::: Records supplied

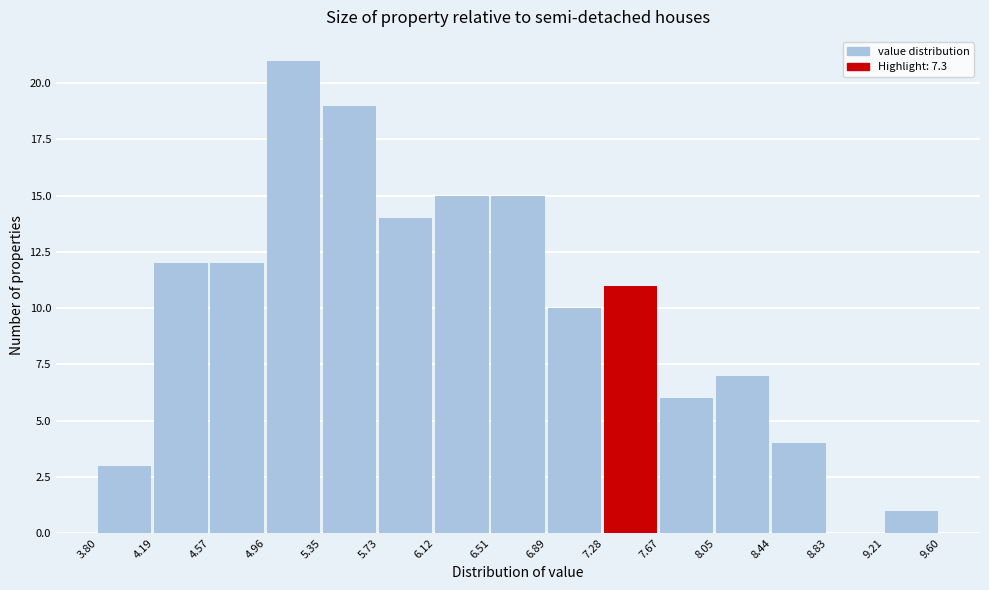

Which range on the x-axis has the tallest bar?

4.96 to 5.35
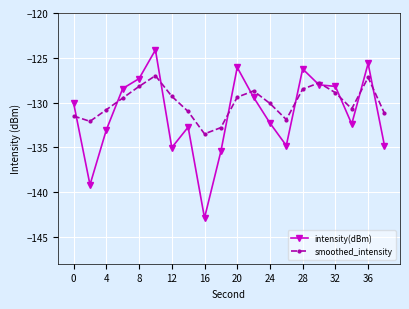

True or false: intensity(dBm) has more than 1 points higher than both neighbors.

True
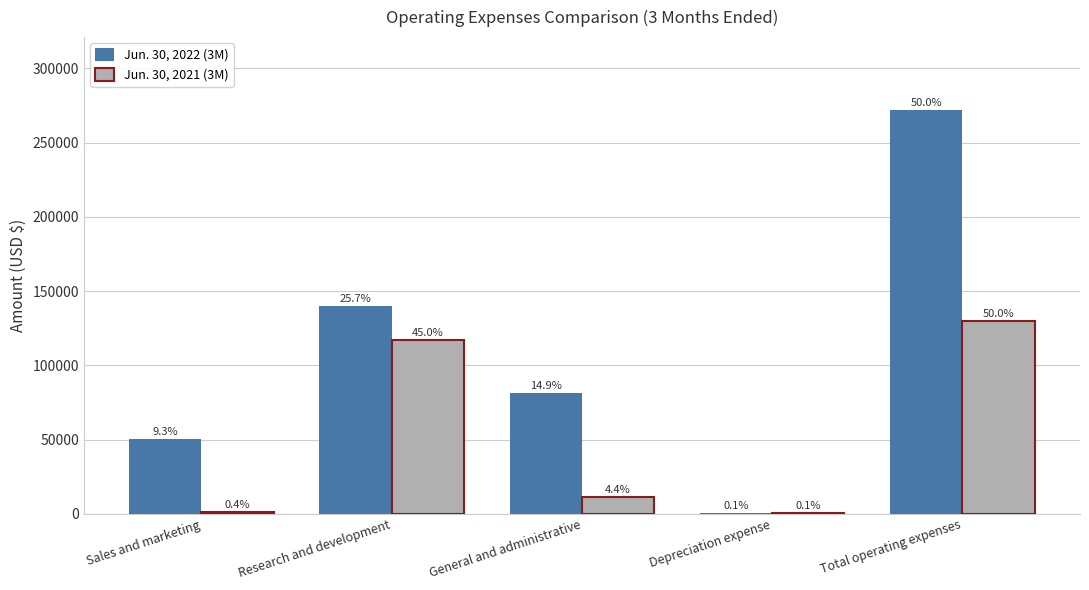

Where does the Jun. 30, 2022 (3M) series first go above 81103?

Research and development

::::::

» **Job**: Copy all of the material above word for word, but leave out the pictures.

» **Worked solution**:
Which range on the x-axis has the tallest bar?

4.96 to 5.35

True or false: intensity(dBm) has more than 1 points higher than both neighbors.

True

Where does the Jun. 30, 2022 (3M) series first go above 81103?

Research and development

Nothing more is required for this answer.